Data protection impact assessments (DPIA), also referred to as Privacy Impact Assessments (PIA), are compulsory under the new EU General Data Protection Regulation (GDPR). But ensuring an organization or business’ data protection compliance now and in the future is the bare minimum. In a world of data networks that increasingly shape and define everything from our identity, economy to politics, we need to also consider the broader ethical and social implications of data processing.
Why an ethical impact analysis in addition to the PIA?
Here’s an example from Denmark. Since 2015, wellbeing digital tests have been performed in Danish schools. Children are asked about everything from bullying, loneliness to stomach aches. Recently it came out that although presented as anonymous, they were not. Data was stored with kids’ social security numbers, correlated with other test data and even used in case management by some municipalities. (please read the legal analysis by DataEthics Catrine Byrne Søndergaard here). The privacy and data protection legal implications of a system like this are evident and a proper PIA or DPIA would probably have caught many of the core legal issues that now have caused the Ministry of Education to pause the tests.

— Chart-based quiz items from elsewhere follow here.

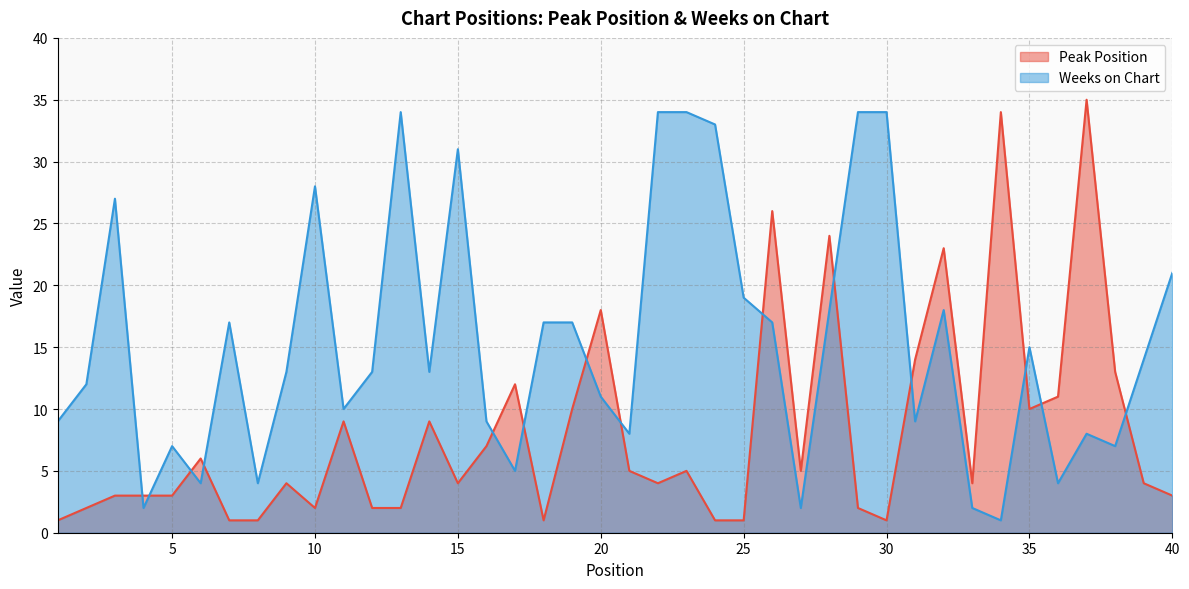

At which category is the sum across all series the highest?

26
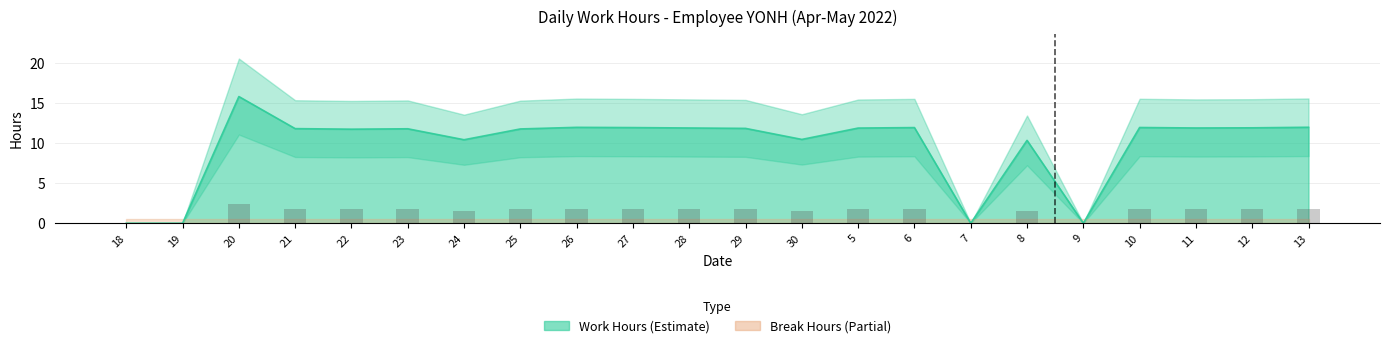

Which category has the highest value across all series?

20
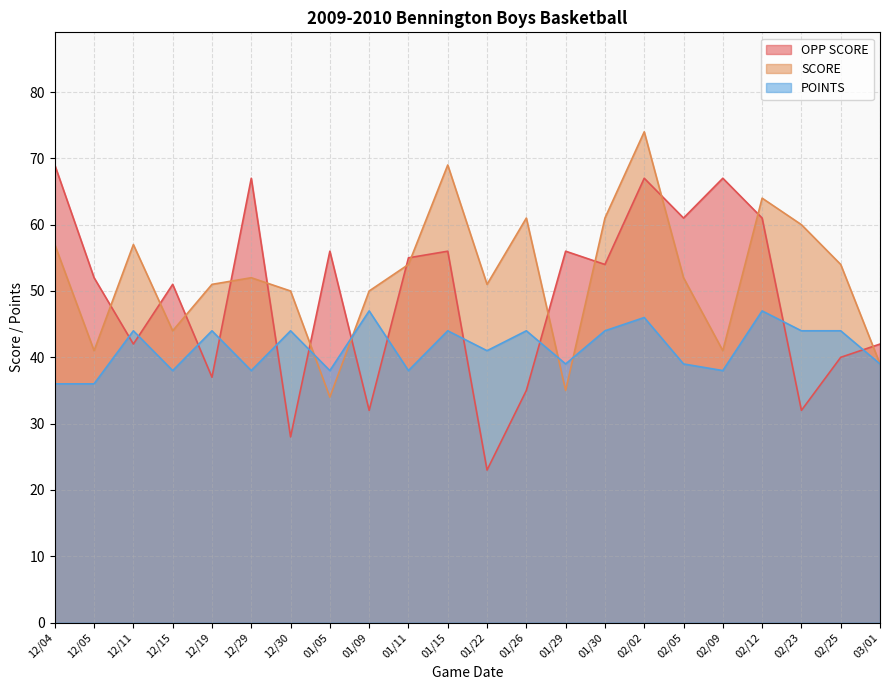

Reading left to right, extract all data points from this chart.

OPP SCORE: 69	52	42	51	37	67	28	56	32	55	56	23	35	56	54	67	61	67	61	32	40	42
SCORE: 57	41	57	44	51	52	50	34	50	54	69	51	61	35	61	74	52	41	64	60	54	39
POINTS: 36	36	44	38	44	38	44	38	47	38	44	41	44	39	44	46	39	38	47	44	44	39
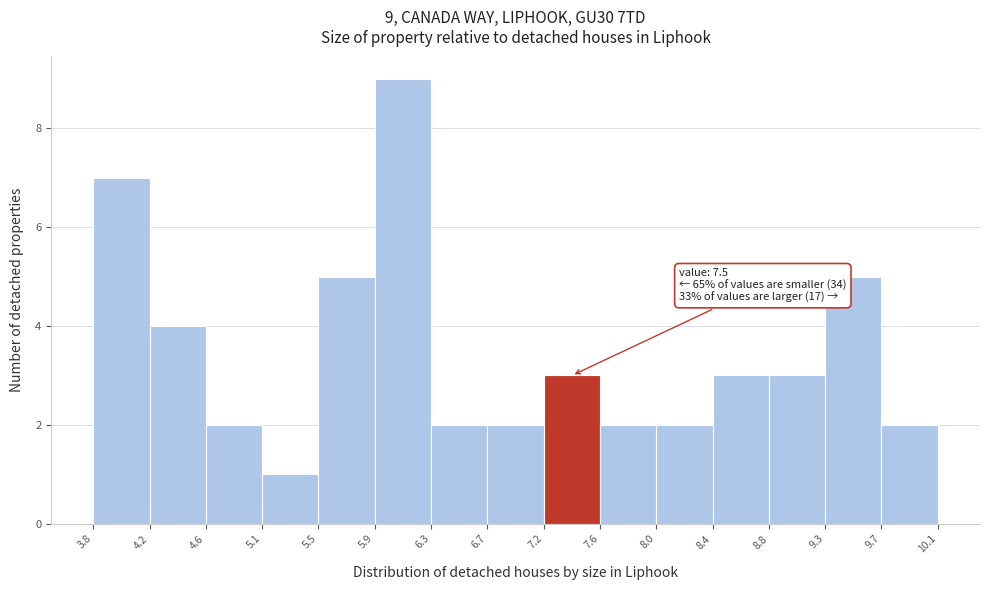

Over which range of the x-axis is the bar tallest?

5.9 to 6.3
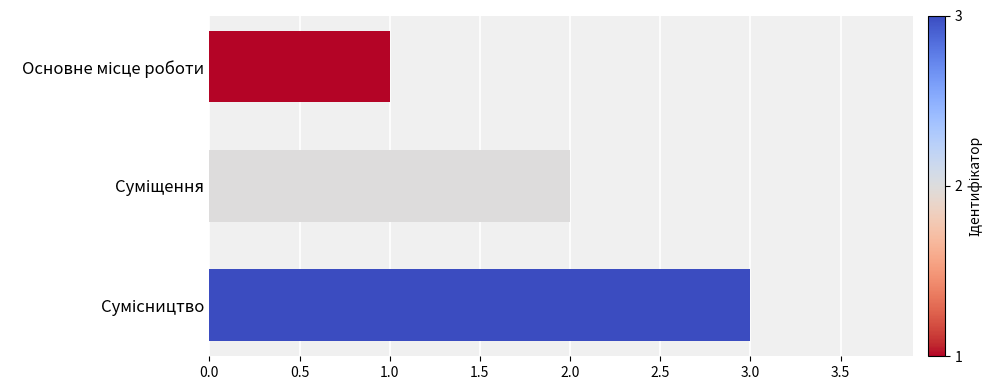

What is the greatest value displayed?

3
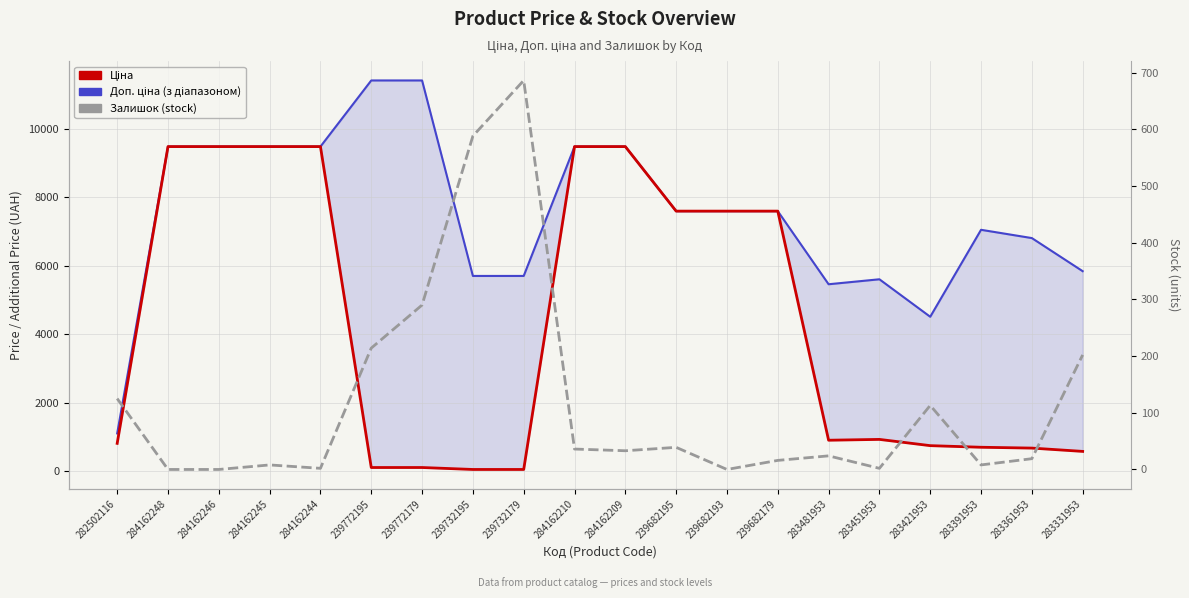

True or false: Ціна and Доп. ціна cross at least once.

False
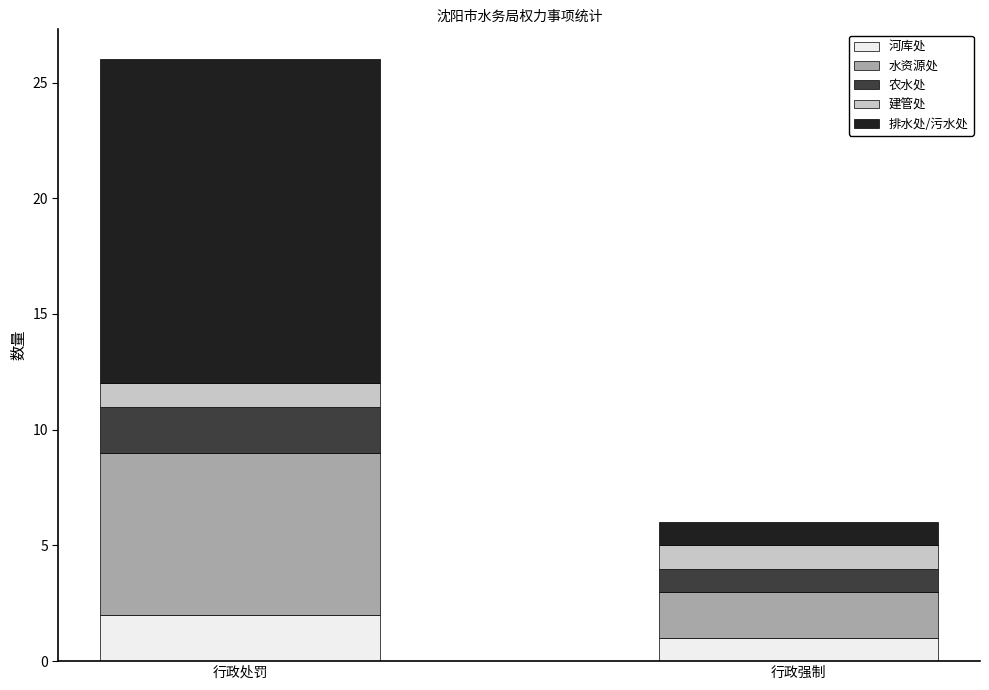

List the labels in order of 河库处 value, smallest first.

行政强制, 行政处罚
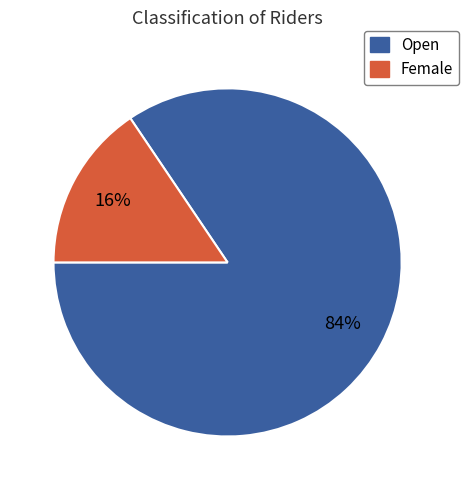

To the nearest percent, what is the average slice percentage?

50%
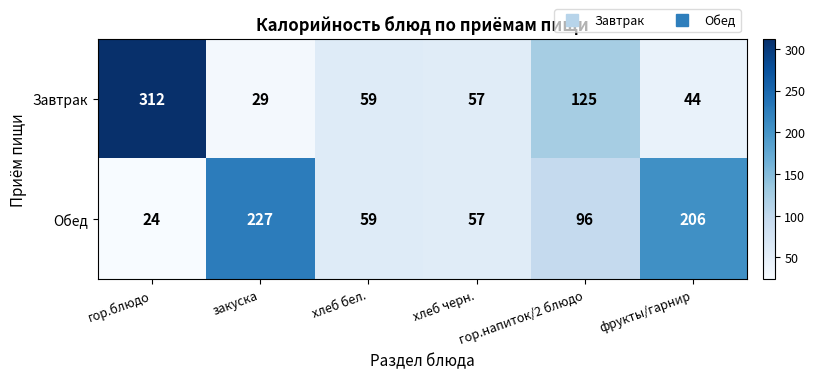

At how many categories does at least one series exceed 124?

4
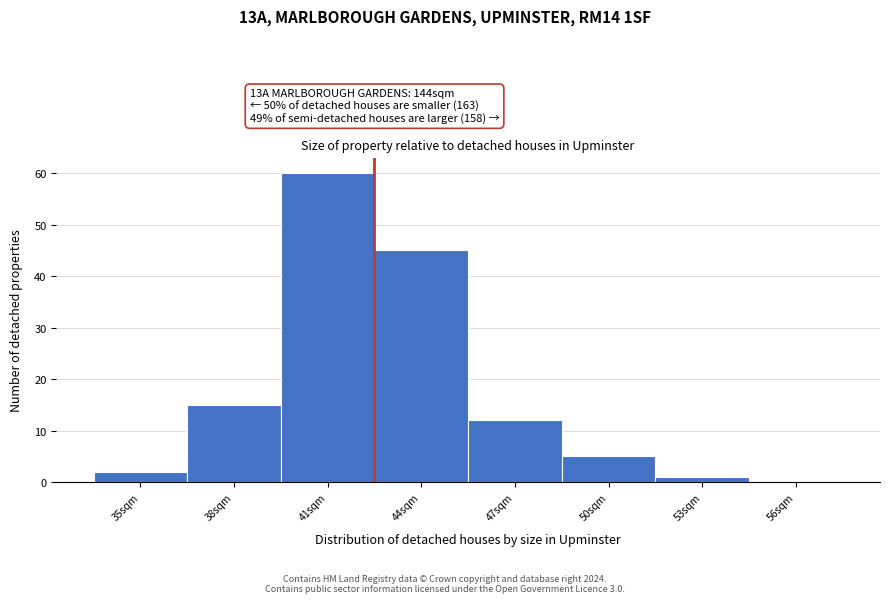

Reading right to left, transcribe all the data shown in this chart.

56sqm=0	53sqm=1	50sqm=5	47sqm=12	44sqm=45	41sqm=60	38sqm=15	35sqm=2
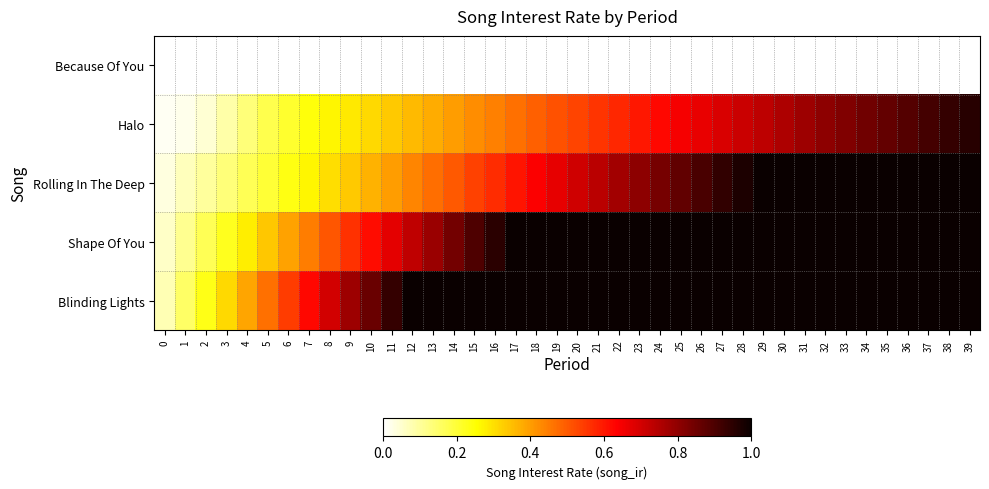

Rank the series at 11 from lowest to highest value.

Because Of You, Halo, Rolling In The Deep, Shape Of You, Blinding Lights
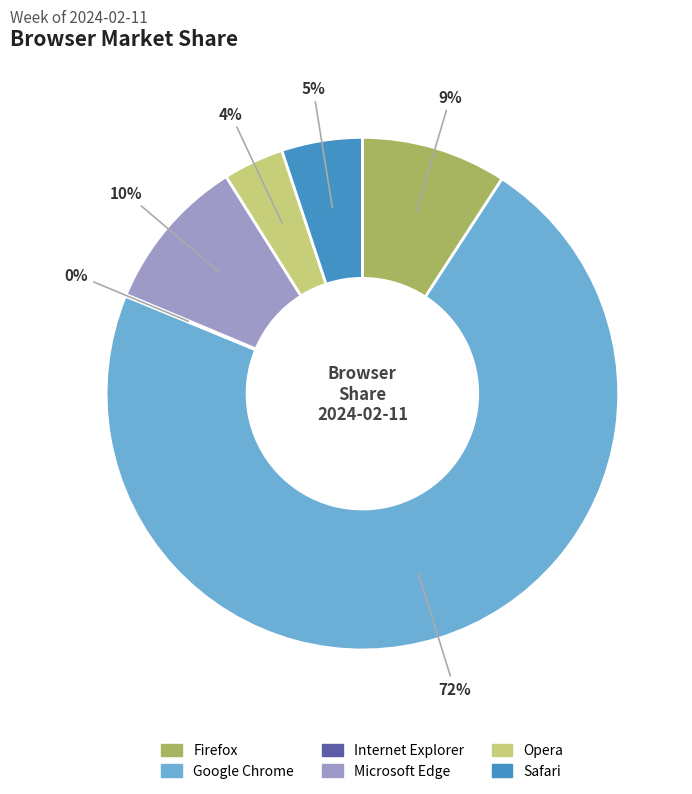

Is it true that Microsoft Edge is 23% of the pie?

False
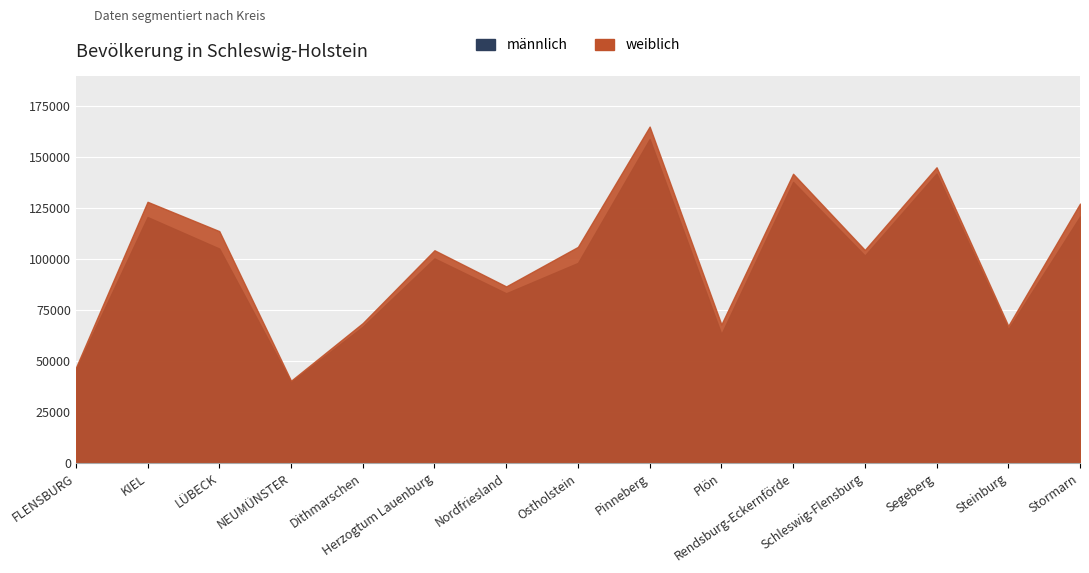

What is the value of the männlich point at the 1st from the left?

45905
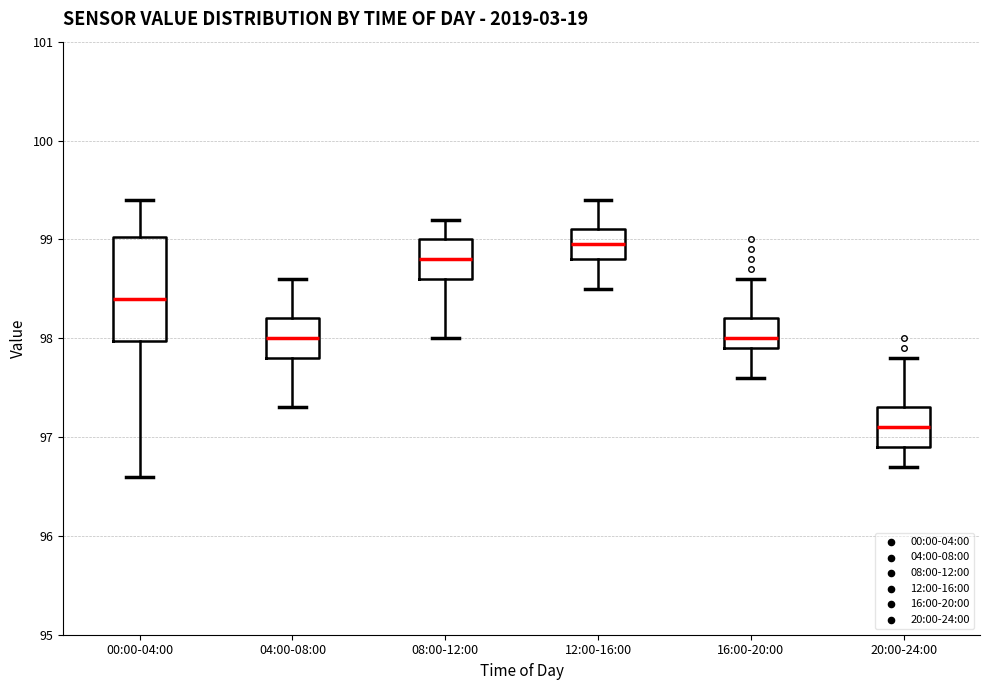

Which box has the lowest median line?

20:00-24:00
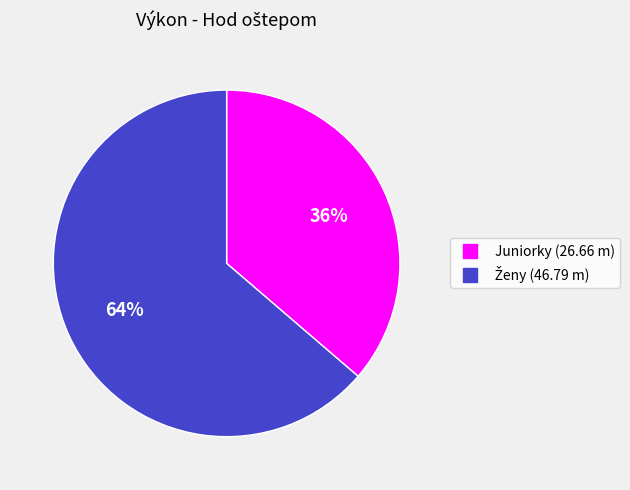

Is there any slice that represents more than half of the pie?

Yes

But is compliance with basic provisions of data protection legislation really the only issue here? No and it’s a question of an evolution that we can’t ignore. A digital test is not just a different type of tool, it is social engineering. Data systems like this are increasingly integrated into our social realities. They are part of the very social structure of everything from our local communities, to our economies to our politics. The data from these digital tests are for example analysed and used by schools, and teachers in their work with the wellbeing of the children. An ethical impacts assessment would take the analysis of impacts one step further than mere legal compliance. It would consider factors such as community influence, social risks, the distribution of responsibilities. How does a data system like this for example influence the role of the teacher, the school, the municipality, the parent and the child? Which decisions can a teacher make based on these data sets? Which decisions can a school make? How are the tests perceived? Are conclusions combined with experienced input? Or are these data analytics and derived data conclusions perceived as objective truth? Which conclusions are derived by data analytics? Based on which criteria? With which consequences for the local community? etc. etc.
Ethics is a value choice
These are just a few questions that a social and ethical impact analysis will highlight. But we might want to take this even further. What is ethics? Ethics is culture, that means a set of “shared meanings” that are produced informally within a given society and represented formally (in our regional and national laws for example). Ethics is not a given. Our choice of ethics is a value choice. With our choice of ethics we choose to focus on specific risks, we prioritise interests, we distribute roles and responsibilities. Interestingly, the choice to combine the digital tests in the Danish schools with the children’s social security number was among others based on recommendations from experts that saw this methods’ value in terms of scientific analysis. This was indeed a prioritisation of one specific value. But was it a conscious one? Was it balanced against other values and interests? Those of the individual or the community?
The first step in a data ethics impact analysis would be to make transparent the ethical rationale behind the choices we make: Which risks are prioritized? Whose interests? Whose responsibility.